Recent comments from Bob Arum and Freddie Roach talk down on catchweights in a major way, stating that Cotto should fight at the “legitimate weight level “instead; yet both made a living explaining why catchweights are not such an issue when defending Pacquiao in the past. This same Bob Arum supported Antonio Margarito (who cheated on Cotto previously) by jumping through hoops around the country, getting him licensed with the only governing body as crooked as he is. Cotto has one option for a big fight under Top Rank (Martinez); and multiple under Goldenboy Promotions (Canelo, Mayweather rematch, Trout rematch, and Martinez as well). If he can’t see that this move has zero benefit for him, may that same blindness play a role as the catalyst to usher him into retirement sooner.

This type of blind ignorance is what has hurt Cotto throughout his entire career. He developed rapport with certain trainers, only to abruptly change. He leaves the promoter for not having his best interest at heart. He returns for less guarantee than he left for in the first place. It really makes no sense. And at the end of the day, it’s a pure reflection on what I feel is a very confused fighter, with a team around him who is even more confused. The best way I can sum up this reunion is “Big Payday, Little Reward, Zero Honor”.

Marion G. (London, UK): I’ve grown tired of the “dominance” of the Klitschko era. I don’t find them entertaining and I don’t find them as skilled as many think. How do you rate the recent performance and legacy of Wladimir Klitschko?

Vivek W. (ESB): I’ll start by saying that I’m an absolute fan of Vitali. Vitali has been nothing short of amazing, and nothing short of deadly when at his best. But, to put it very mildly, in watching Wladimir recently, I found myself absolutely disgusted! Absolutely disgusted! I’ve always said that the only true gauge for these guys would be in a “Super” Heavyweight division. A setting that would offer a group of men who stand as tall as they do, who nullify each of the non-conventional attributes that they carry. This fight was a perfect example of such a thing. When you have a guy as skilled and talented as Povetkin, who has no chance because the referee allows the much bigger opponent to clinch after every punch landed, clinch before every (Povetkin) punch, and lean on him while placing him in a headlock after every close call, I can’t give a fighter credit for that.

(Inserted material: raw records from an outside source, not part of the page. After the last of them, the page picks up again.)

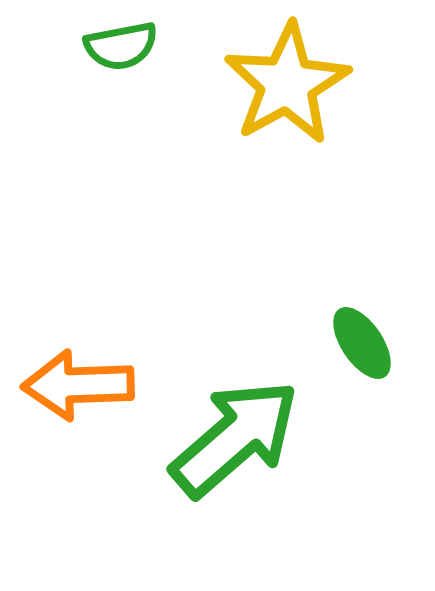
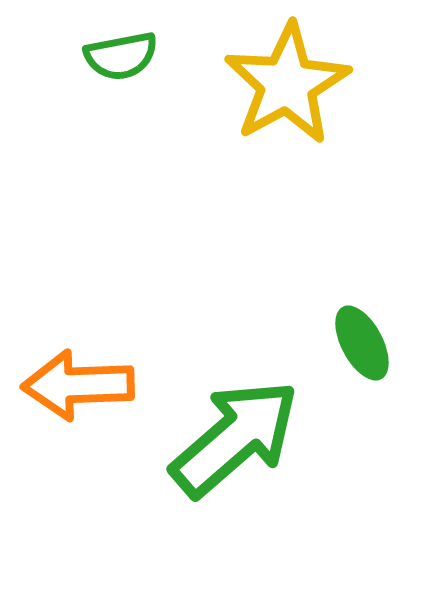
green semicircle: moved 10 px down
green ellipse: rotated 6 degrees clockwise
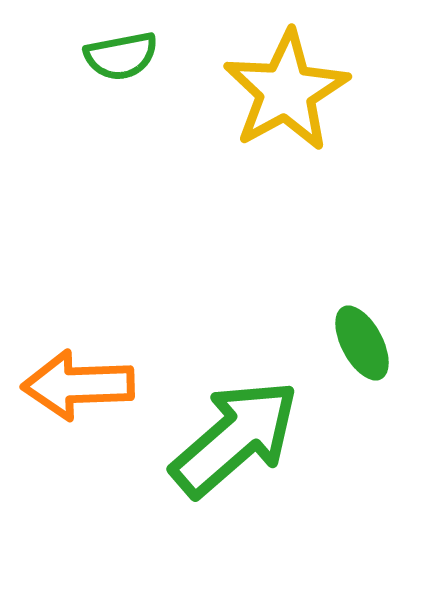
yellow star: moved 1 px left, 7 px down
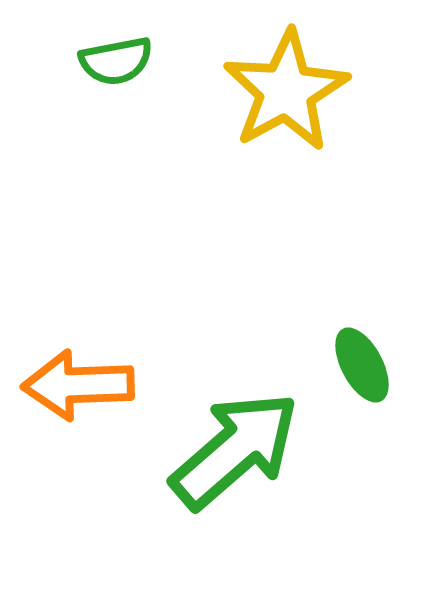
green semicircle: moved 5 px left, 5 px down
green ellipse: moved 22 px down
green arrow: moved 12 px down
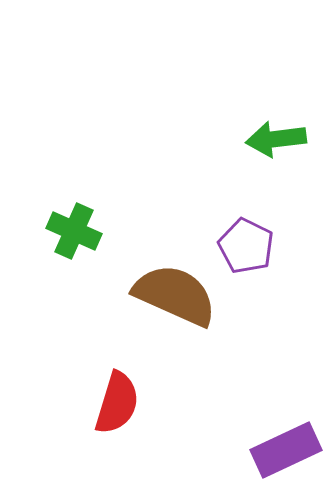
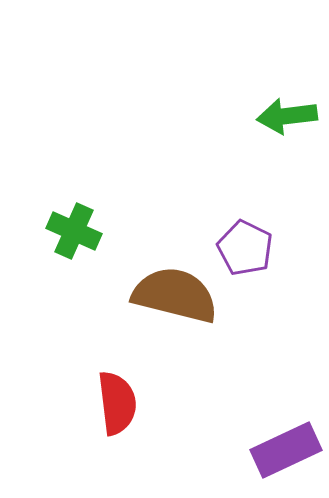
green arrow: moved 11 px right, 23 px up
purple pentagon: moved 1 px left, 2 px down
brown semicircle: rotated 10 degrees counterclockwise
red semicircle: rotated 24 degrees counterclockwise
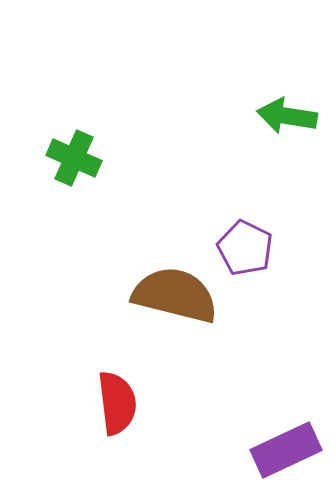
green arrow: rotated 16 degrees clockwise
green cross: moved 73 px up
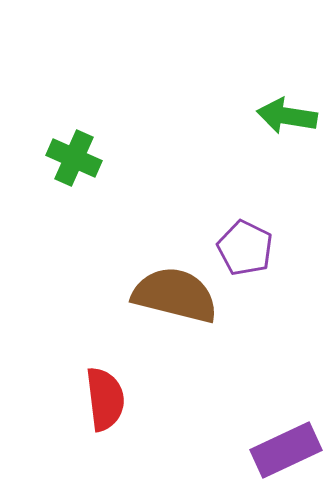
red semicircle: moved 12 px left, 4 px up
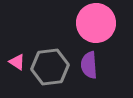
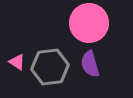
pink circle: moved 7 px left
purple semicircle: moved 1 px right, 1 px up; rotated 12 degrees counterclockwise
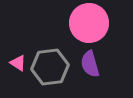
pink triangle: moved 1 px right, 1 px down
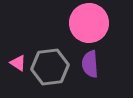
purple semicircle: rotated 12 degrees clockwise
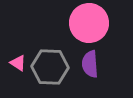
gray hexagon: rotated 9 degrees clockwise
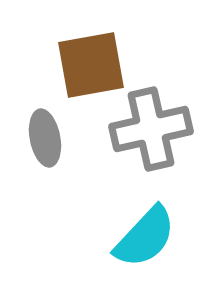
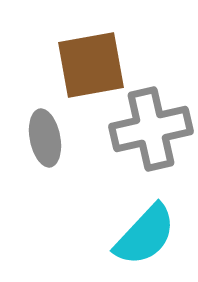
cyan semicircle: moved 2 px up
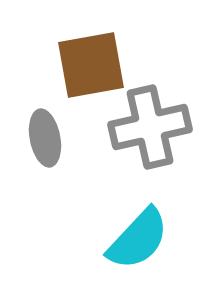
gray cross: moved 1 px left, 2 px up
cyan semicircle: moved 7 px left, 4 px down
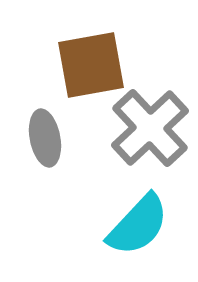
gray cross: moved 1 px down; rotated 30 degrees counterclockwise
cyan semicircle: moved 14 px up
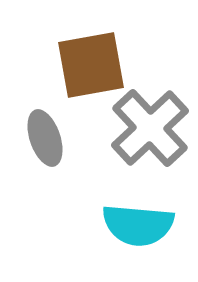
gray ellipse: rotated 8 degrees counterclockwise
cyan semicircle: rotated 52 degrees clockwise
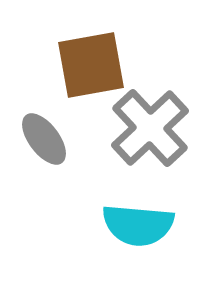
gray ellipse: moved 1 px left, 1 px down; rotated 18 degrees counterclockwise
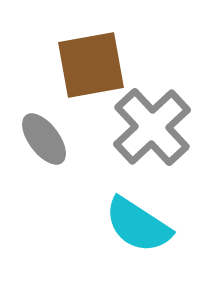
gray cross: moved 2 px right, 1 px up
cyan semicircle: rotated 28 degrees clockwise
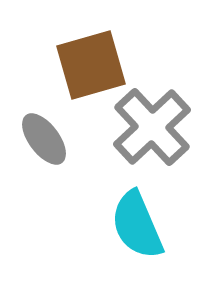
brown square: rotated 6 degrees counterclockwise
cyan semicircle: moved 1 px left; rotated 34 degrees clockwise
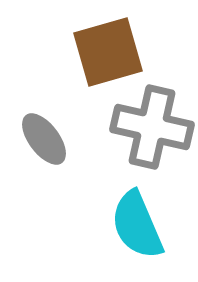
brown square: moved 17 px right, 13 px up
gray cross: rotated 34 degrees counterclockwise
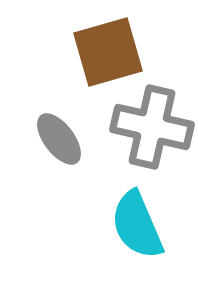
gray ellipse: moved 15 px right
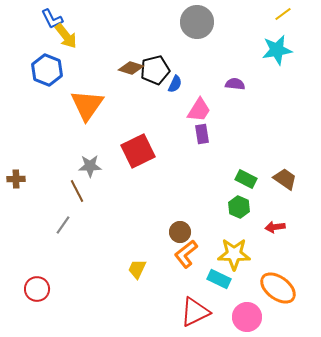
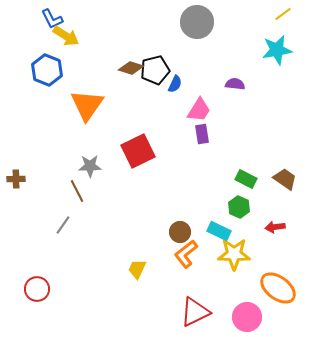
yellow arrow: rotated 20 degrees counterclockwise
cyan rectangle: moved 48 px up
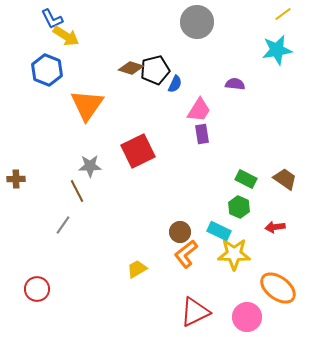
yellow trapezoid: rotated 35 degrees clockwise
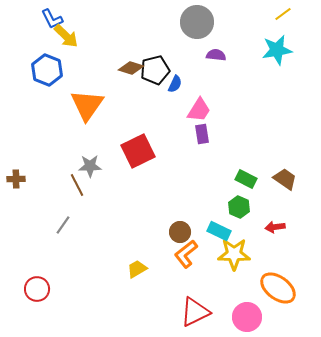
yellow arrow: rotated 12 degrees clockwise
purple semicircle: moved 19 px left, 29 px up
brown line: moved 6 px up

How this isn’t considered illegal and absolutely banned is beyond me. I don’t find any skill to what he does, and I don’t find any excitement. I would even go a step further in saying this doesn’t add to the sport as much as it greatly subtracts from it. I spoke to a few fight fans who happened to tune in Saturday night, and the random ones who rarely follow the sport closely each messaged me saying almost in one accord “this is why I can’t get in to Boxing today”. I think it’s absolutely damaging to the sport on every level. Clinching more than two times in any given round should be warned. If it happens more than 4 times in any given round, points should be deducted. Period.

In this case, the pure heavyweight (Povetkin) had no chance, and it was all for reasons beyond his control. Against anyone his size or close, this is a fighter who would have easily won rounds, and potentially the bout itself. I have no respect for Wladimir’s style and think his legacy will stand only on paper. There’s nothing about his ability that suggest he would have been competitive against great in history, or anyone in present who enters the ring with enough size and style to stop him from wrapping up and hurt him when he tries. I was just very disgusted, and I’ll go on record in stating that even as a scribe in the sport, I won’t be watching any more of his fights.